Friday, March 20, 2009

Tender Belly

And though we fled the flaws of it all, I see now perfect design in the moment of his body. Perhaps that's why nothing comforts me like the perfect honesty of the body, its complexity & contradictions & refusal to leave anything unattended. It care takes the metabolism of every stimulus with painstaking thoroughness. It holds every dream unthought, every unsung wounding, every fancy of longing, every deep whim passed by, every cherished silence, every fullness, every emptiness in its cellular weave of blood & tissue.

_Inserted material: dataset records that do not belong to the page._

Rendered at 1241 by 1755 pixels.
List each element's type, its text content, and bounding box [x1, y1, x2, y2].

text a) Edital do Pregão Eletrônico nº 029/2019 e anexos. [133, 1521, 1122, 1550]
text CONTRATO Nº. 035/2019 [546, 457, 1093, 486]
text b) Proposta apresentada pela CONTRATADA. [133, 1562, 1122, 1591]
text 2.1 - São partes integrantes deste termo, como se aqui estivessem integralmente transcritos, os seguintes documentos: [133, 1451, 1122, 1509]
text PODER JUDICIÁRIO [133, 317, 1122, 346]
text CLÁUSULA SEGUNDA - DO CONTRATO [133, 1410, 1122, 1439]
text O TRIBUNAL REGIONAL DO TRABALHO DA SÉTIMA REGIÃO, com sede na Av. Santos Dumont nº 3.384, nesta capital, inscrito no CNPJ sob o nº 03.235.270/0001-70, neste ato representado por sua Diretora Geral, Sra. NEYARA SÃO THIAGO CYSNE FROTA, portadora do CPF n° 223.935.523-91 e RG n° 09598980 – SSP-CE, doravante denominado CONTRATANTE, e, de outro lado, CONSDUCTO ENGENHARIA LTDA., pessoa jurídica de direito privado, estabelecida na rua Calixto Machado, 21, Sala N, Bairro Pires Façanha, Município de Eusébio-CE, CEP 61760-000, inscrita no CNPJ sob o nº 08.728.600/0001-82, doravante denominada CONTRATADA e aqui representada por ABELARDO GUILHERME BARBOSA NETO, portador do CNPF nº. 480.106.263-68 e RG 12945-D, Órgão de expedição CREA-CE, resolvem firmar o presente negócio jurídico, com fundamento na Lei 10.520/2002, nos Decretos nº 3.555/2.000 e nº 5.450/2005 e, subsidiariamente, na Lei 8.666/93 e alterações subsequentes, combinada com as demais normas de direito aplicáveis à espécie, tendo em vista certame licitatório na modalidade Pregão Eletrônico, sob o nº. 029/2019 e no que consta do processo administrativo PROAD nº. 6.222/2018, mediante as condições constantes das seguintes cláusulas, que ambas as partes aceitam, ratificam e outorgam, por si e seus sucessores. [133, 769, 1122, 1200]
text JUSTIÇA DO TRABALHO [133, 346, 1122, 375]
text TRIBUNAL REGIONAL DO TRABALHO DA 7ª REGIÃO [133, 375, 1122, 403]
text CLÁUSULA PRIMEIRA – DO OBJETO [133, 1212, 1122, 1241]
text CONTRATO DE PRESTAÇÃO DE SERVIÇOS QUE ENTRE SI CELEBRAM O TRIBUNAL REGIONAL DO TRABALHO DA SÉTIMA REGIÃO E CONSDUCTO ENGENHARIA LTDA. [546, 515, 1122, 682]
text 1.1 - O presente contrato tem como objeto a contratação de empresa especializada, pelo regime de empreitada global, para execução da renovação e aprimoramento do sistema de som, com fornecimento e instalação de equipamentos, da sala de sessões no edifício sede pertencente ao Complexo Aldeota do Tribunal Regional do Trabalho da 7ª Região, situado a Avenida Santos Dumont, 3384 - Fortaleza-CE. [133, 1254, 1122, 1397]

Why should we begrudge its pains & aches when they are such a selfless favor, such a generous grace: embracing without judgment the ink of every stroke. The endlessly gracious body does not know the limits of our attention. It carries everything for us & waits patiently as we pass it by. And if we listen, it will tell us what it feels with the wisdom & frankness of a child. It will take us on a treasure hunt to some corner of expanse. And yet we insist it is the body which is limited and the spirit which stretches across galaxies? Perhaps the mind discerns (only that which is conscious, or close to it), but it is the body which is enlightened already. The body never left a single thing unattended. It never left a single thing behind. It loved every detail. Every crumb along the way. The seeds of democracy lie in the body. Its attention treats all as equals.

And this is not to disparage the mind. it plays & twirls & somersaults with the sweetest feet. It dives & dashes and hides & flashes. It keeps us company when we cannot comprehend & comforts us with tales & ties us with tethers that help us feel safe. And when the body wants to unwind & unravel, sometimes the mind even cooperates. Sometimes it takes its long, slender fingers & looses the tethers, wipes away the dust, lifts up the shirt and touches the tender belly of the body until blood is a rushing river and heart is a pulsing sky. And perhaps even, the mind looks upon the infinite stories of the endless body much like a man just released from prison drinks in the star-filled night. Light older than his sentence and fresher than his newly cleaned skin. And nothing more real than the breeze on his body and the cold in his lungs.

Because the infinite cannot survive without the earth.

And then the breeze is gone, and the lungs that fill and sigh & the skin that chills & the hair that falls on cheek. And the fingers that touch tender belly are gone.

And even the persistence of the spinning earth does not dwarf this disappearance.